*** Opening Stored data ***
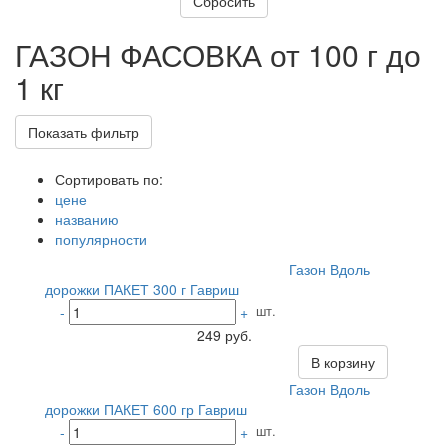
ГАЗОН ФАСОВКА от 100 г до
1 кг
Показать фильтр
Сортировать по:
цене
названию
популярности
Газон Вдоль
дорожки ПАКЕТ 300 г Гавриш
шт.
-
+
249 руб.
В корзину
Газон Вдоль
дорожки ПАКЕТ 600 гр Гавриш
шт.
-
+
*** Closing Stored data ***
- **Work request**: Print all data above verbatim, except pictures.

- **Answer box**:
ГАЗОН ФАСОВКА от 100 г до
1 кг
Показать фильтр
Сортировать по:
цене
названию
популярности
Газон Вдоль
дорожки ПАКЕТ 300 г Гавриш
шт.
-
+
249 руб.
В корзину
Газон Вдоль
дорожки ПАКЕТ 600 гр Гавриш
шт.
-
+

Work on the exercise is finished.